Given entries:
=======

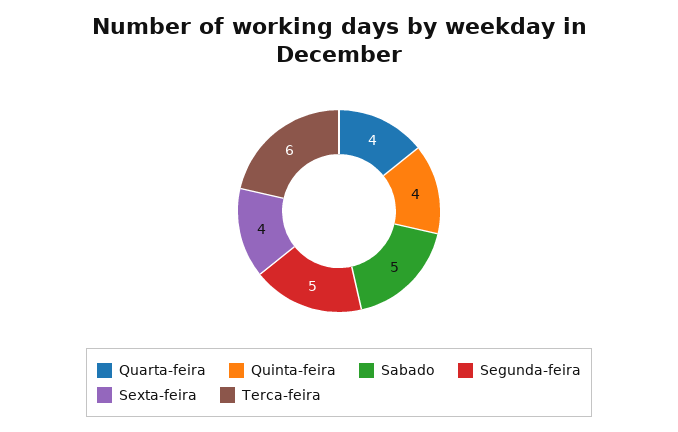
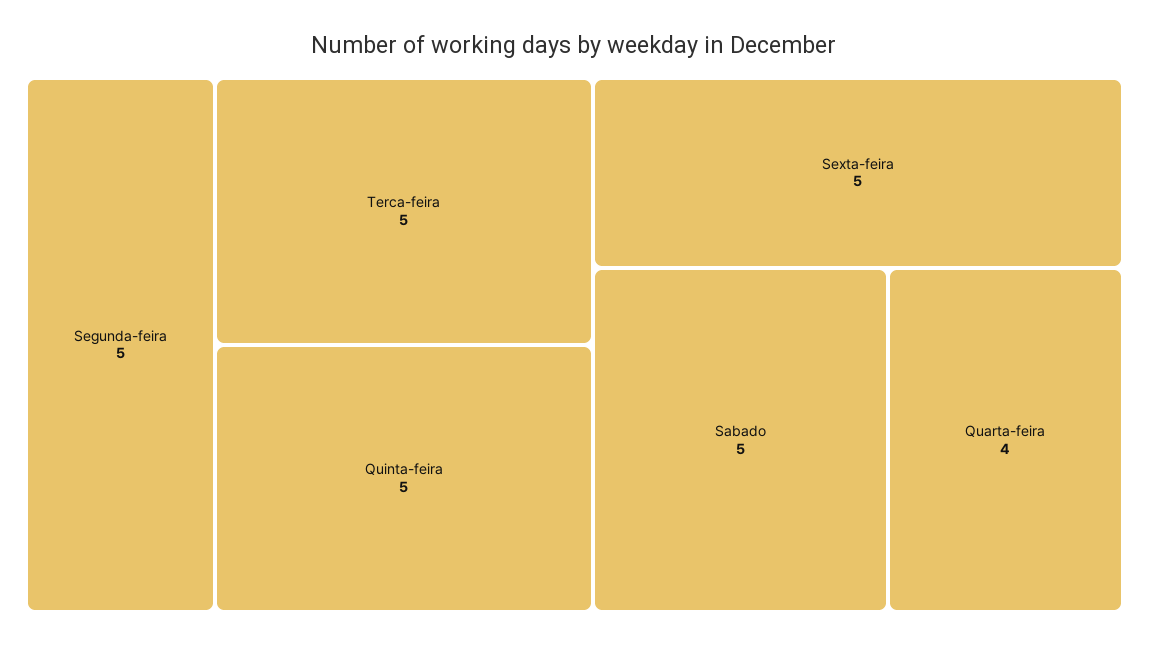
  {
    "Quarta-feira": 4,
-   "Quinta-feira": 4,
+   "Quinta-feira": 5,
    "Sabado": 5,
    "Segunda-feira": 5,
-   "Sexta-feira": 4,
+   "Sexta-feira": 5,
-   "Terca-feira": 6
+   "Terca-feira": 5
  }

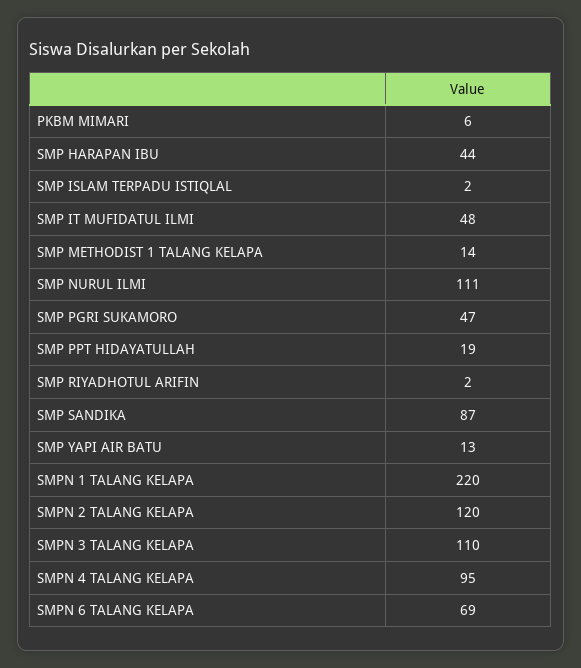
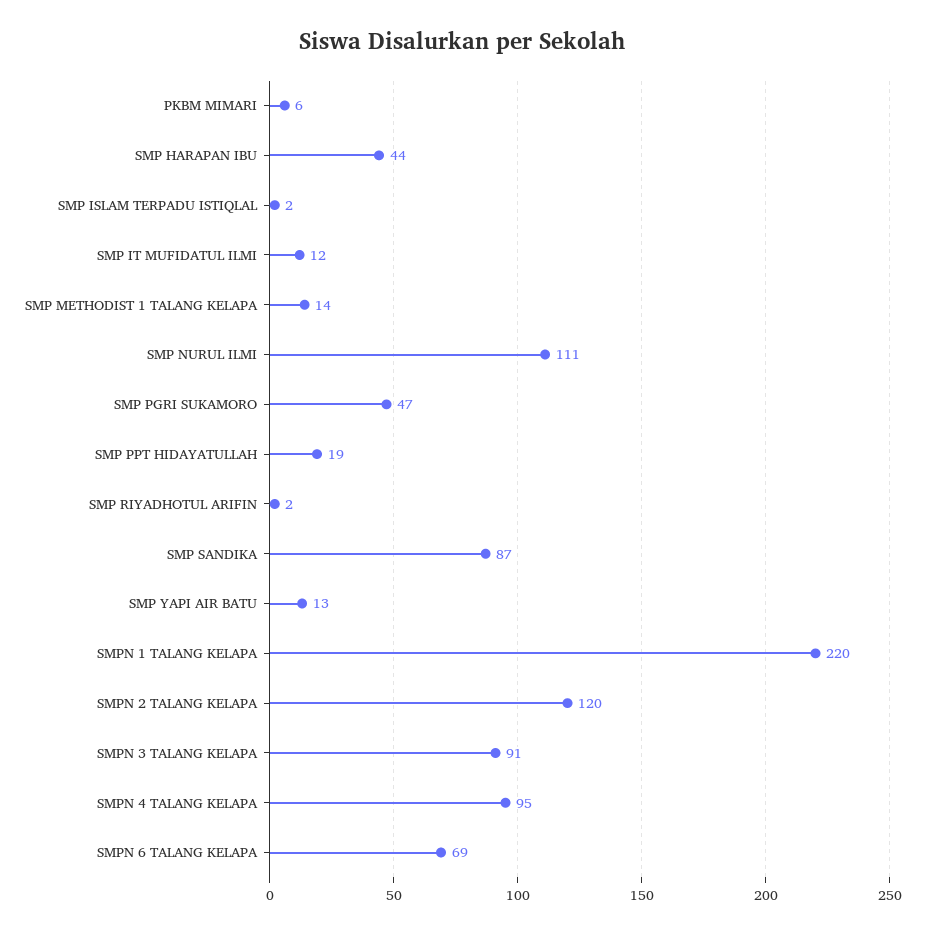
  {
    "PKBM MIMARI": 6,
    "SMP HARAPAN IBU": 44,
    "SMP ISLAM TERPADU ISTIQLAL": 2,
-   "SMP IT MUFIDATUL ILMI": 48,
+   "SMP IT MUFIDATUL ILMI": 12,
    "SMP METHODIST 1 TALANG KELAPA": 14,
    "SMP NURUL ILMI": 111,
    "SMP PGRI SUKAMORO": 47,
    "SMP PPT HIDAYATULLAH": 19,
    "SMP RIYADHOTUL ARIFIN": 2,
    "SMP SANDIKA": 87,
    "SMP YAPI AIR BATU": 13,
    "SMPN 1 TALANG KELAPA": 220,
    "SMPN 2 TALANG KELAPA": 120,
-   "SMPN 3 TALANG KELAPA": 110,
+   "SMPN 3 TALANG KELAPA": 91,
    "SMPN 4 TALANG KELAPA": 95,
    "SMPN 6 TALANG KELAPA": 69
  }

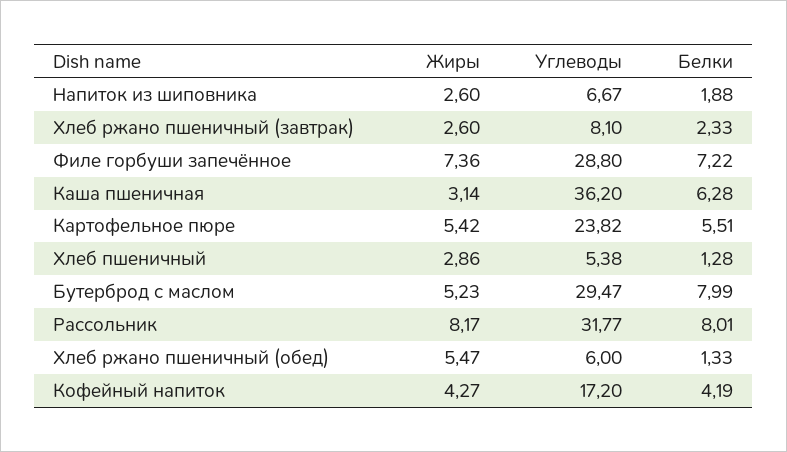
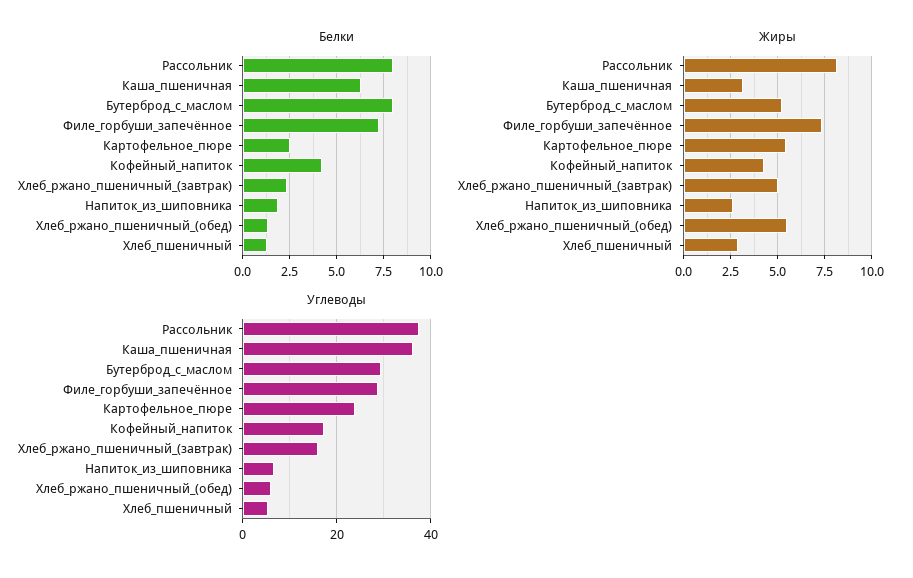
  {
    "Жиры": {
      "Напиток из шиповника": 2.6,
-     "Хлеб ржано пшеничный (завтрак)": 2.6,
+     "Хлеб ржано пшеничный (завтрак)": 5,
      "Филе горбуши запечённое": 7.36,
      "Каша пшеничная": 3.14,
      "Картофельное пюре": 5.42,
      "Хлеб пшеничный": 2.86,
      "Бутерброд с маслом": 5.23,
      "Рассольник": 8.17,
      "Хлеб ржано пшеничный (обед)": 5.47,
      "Кофейный напиток": 4.27
    },
    "Углеводы": {
      "Напиток из шиповника": 6.67,
-     "Хлеб ржано пшеничный (завтрак)": 8.1,
+     "Хлеб ржано пшеничный (завтрак)": 16,
      "Филе горбуши запечённое": 28.8,
      "Каша пшеничная": 36.2,
      "Картофельное пюре": 23.82,
      "Хлеб пшеничный": 5.38,
      "Бутерброд с маслом": 29.47,
-     "Рассольник": 31.77,
+     "Рассольник": 38,
      "Хлеб ржано пшеничный (обед)": 6,
      "Кофейный напиток": 17.2
    },
    "Белки": {
      "Напиток из шиповника": 1.88,
      "Хлеб ржано пшеничный (завтрак)": 2.33,
      "Филе горбуши запечённое": 7.22,
      "Каша пшеничная": 6.28,
-     "Картофельное пюре": 5.51,
+     "Картофельное пюре": 2.5,
      "Хлеб пшеничный": 1.28,
      "Бутерброд с маслом": 7.99,
      "Рассольник": 8.01,
      "Хлеб ржано пшеничный (обед)": 1.33,
      "Кофейный напиток": 4.19
    }
  }

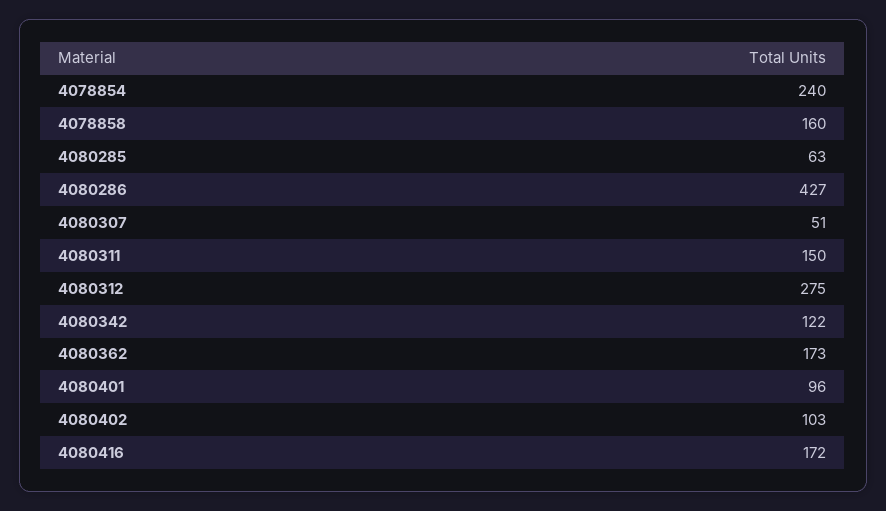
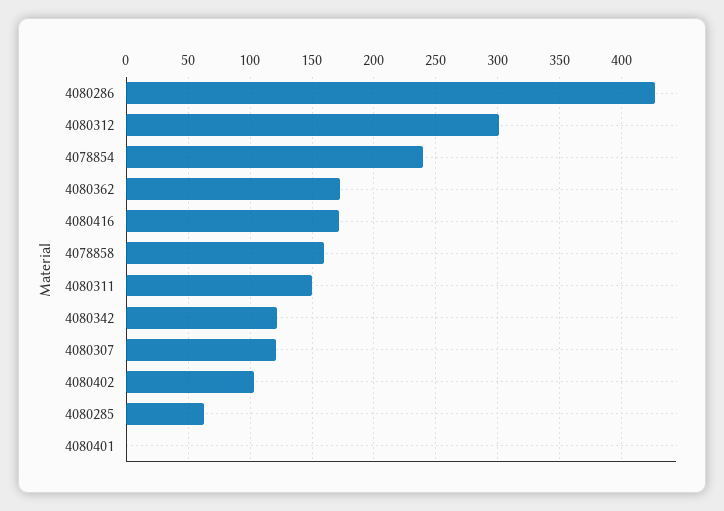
  {
    "4078854": 240,
    "4078858": 160,
    "4080285": 63,
    "4080286": 427,
-   "4080307": 51,
+   "4080307": 120,
    "4080311": 150,
-   "4080312": 275,
+   "4080312": 300,
    "4080342": 122,
    "4080362": 173,
-   "4080401": 96,
+   "4080401": 0,
    "4080402": 103,
    "4080416": 172
  }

=======

Within the records above, determine how many lines contain the word "Рассольник". Respond with that number and no other text.

4